** Opening DOCUMENT TEXT block **

Well, Gene, I don’t have to imagine that frustration, and neither do the overwhelming majority of writers, painters, actors, photographers, musicians, potters, dancers, or sculptors. We live it every fucking day. We put in our 10,000 hours, and more often than not no one values it enough to pay us for it. You got lucky, dude. You came of creative age during a bubble in your chosen field, just like Vonnegut did with the slicks. You both made the best of it and good on you for doing so, but don’t mistake the death of the bubble for the death of the craft.

My mind always goes back to Preston Lauterbach’s The Chitlin’ Circuit and the Road to Rock ‘n’ Roll when conversations arise about the death of the record industry. He has a nice piece of business in there about how in the ’30s and ’40s the advance man would come to town a few days before the band and stock the local jukeboxes with the group’s latest song. The objective was to build excitement about the coming show and sell more tickets. In other words, in the days of the Chitlin’ Circuit, the music industry revolved around live performance with recorded music being damned close to no more than a promotional item–a commercial for the band, so to speak. In business terms this is referred to as a “loss leader:” We’ll probably lose money on the record, fellas, but as long as we’re selling out shows we’ll come out ahead.

This equation was turned on its head in 1955, first with a mostly forgotten artist named Johnny Ace who accidentally shot himself in the head and thus created a massive demand for his records. Talk about a loss leader. The Elvis bubble took off shortly thereafter, and a few years later The Beatles gave birth to the British Invasion. By the end of the sixties the record (and particularly the album) had become the product and the live performance was the loss leader. Bands toured to support their latest record rather than recorded to promote their live performances.

** Closing DOCUMENT TEXT block **
** Opening SUPPLIED INFORMATION block **

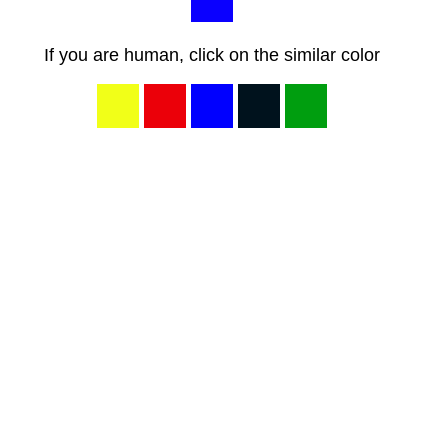
If you are human, click on the similar color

** Closing SUPPLIED INFORMATION block **

→ **WORK INSTRUCTIONS**:
- a) Rewrite the essay's paragraph beginning "My mind always goes back to" as a short list that keeps its main facts.
- b) Repeat the part of the essay starting at "This equation was" and ending at "their live performances.".
The material comes from a different source than the essay.

→ **SOLUTIONS IN ORDER**:
- a)
- Talk about the death of the record industry brings to mind Preston Lauterbach's The Chitlin' Circuit and the Road to Rock 'n' Roll.
- In the '30s and '40s, an advance man came to town a few days before the band and stocked the local jukeboxes with the group's latest song.
- The goal was to build excitement for the show and sell more tickets.
- The music industry centered on live performance. Recorded music was little more than a promotional item, a commercial for the band.
- In business terms the record was a "loss leader": it might lose money, but sold-out shows kept the business ahead.

- b)
This equation was turned on its head in 1955, first with a mostly forgotten artist named Johnny Ace who accidentally shot himself in the head and thus created a massive demand for his records. Talk about a loss leader. The Elvis bubble took off shortly thereafter, and a few years later The Beatles gave birth to the British Invasion. By the end of the sixties the record (and particularly the album) had become the product and the live performance was the loss leader. Bands toured to support their latest record rather than recorded to promote their live performances.